Personally, I think that, in hindsight, Go's embedding feature is a mistake and methods should instead always be explicitly 'forwarded' to struct fields. Especially as doing so would avoid surprises like this. I would recommend (1), like this:
@@ -66,7 +66,7 @@ func (cm Threshold) Inverse() Threshold {
// Each braille character represents 2x4 actual pixels.
type Gray struct {
// real holds the real pixel version of the image.
- *image.Gray
+ Gray *image.Gray
// content holds the braille representation of the image.
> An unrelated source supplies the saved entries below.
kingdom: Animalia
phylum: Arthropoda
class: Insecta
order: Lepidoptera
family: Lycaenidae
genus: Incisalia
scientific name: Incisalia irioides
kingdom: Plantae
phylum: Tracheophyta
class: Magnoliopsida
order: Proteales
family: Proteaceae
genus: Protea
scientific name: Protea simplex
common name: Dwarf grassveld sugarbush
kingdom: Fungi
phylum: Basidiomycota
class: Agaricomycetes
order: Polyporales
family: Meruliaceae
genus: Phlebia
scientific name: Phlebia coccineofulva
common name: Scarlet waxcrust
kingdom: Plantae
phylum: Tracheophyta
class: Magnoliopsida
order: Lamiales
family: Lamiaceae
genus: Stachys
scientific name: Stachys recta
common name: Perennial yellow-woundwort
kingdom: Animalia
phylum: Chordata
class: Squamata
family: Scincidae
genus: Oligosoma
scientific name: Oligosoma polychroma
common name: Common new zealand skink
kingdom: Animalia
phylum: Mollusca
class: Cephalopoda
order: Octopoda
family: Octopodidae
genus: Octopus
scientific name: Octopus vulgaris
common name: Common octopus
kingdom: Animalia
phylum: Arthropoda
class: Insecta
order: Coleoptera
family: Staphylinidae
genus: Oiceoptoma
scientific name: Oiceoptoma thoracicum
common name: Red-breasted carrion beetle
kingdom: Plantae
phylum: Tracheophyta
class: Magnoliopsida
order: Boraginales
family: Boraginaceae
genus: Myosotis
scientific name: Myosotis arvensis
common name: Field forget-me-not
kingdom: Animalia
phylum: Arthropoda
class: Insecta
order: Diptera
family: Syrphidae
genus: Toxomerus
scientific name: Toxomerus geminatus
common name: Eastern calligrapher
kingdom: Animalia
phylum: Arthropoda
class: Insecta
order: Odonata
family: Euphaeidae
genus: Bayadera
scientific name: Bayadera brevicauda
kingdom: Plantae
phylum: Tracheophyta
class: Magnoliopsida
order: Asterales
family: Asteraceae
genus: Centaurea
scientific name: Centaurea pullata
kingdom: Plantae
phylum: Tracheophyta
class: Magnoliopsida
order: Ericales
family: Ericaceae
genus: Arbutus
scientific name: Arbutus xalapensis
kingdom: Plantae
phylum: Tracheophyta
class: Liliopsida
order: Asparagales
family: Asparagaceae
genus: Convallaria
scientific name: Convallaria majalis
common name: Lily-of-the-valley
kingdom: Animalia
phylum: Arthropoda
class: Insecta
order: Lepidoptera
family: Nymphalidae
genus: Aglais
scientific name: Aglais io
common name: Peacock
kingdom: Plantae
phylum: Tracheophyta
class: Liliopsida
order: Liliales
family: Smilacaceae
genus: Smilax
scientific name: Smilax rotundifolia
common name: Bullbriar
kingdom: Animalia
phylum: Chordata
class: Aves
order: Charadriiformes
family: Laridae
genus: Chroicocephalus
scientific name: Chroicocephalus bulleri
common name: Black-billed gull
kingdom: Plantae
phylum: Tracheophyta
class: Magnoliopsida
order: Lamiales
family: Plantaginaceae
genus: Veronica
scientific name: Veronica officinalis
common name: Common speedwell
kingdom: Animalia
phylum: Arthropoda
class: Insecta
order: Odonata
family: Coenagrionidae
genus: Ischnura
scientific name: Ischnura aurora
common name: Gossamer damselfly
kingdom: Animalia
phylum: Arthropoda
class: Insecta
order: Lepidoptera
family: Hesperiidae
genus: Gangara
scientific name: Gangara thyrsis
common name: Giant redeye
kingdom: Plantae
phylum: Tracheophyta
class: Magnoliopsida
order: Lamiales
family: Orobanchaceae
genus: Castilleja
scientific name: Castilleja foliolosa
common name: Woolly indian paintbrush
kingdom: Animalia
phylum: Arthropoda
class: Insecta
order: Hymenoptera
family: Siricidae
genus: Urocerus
// Not using stdlib's single dim slice as benchmark shows
@@ -108,6 +108,9 @@ func NewGray(r image.Rectangle) *Gray {
return img
}
+func (p *Gray) At(x, y int) color.Color { return p.Gray.At(x, y) }
+func (p *Gray) Bounds() image.Rectangle { return p.Gray.Bounds() }
+
// Clear all pixels.
func (p *Gray) Clear() {
// The for loop is more efficient that a copy of empty element.
This patch makes the package bug
tests pass for me.
Comment From: ianlancetaylor
Thanks for the analysis. I agree that this is not a bug in Go. The Go compatibility guarantee permits us to add methods to existing types. Any embedding of a type in the standard library must consider this possibility.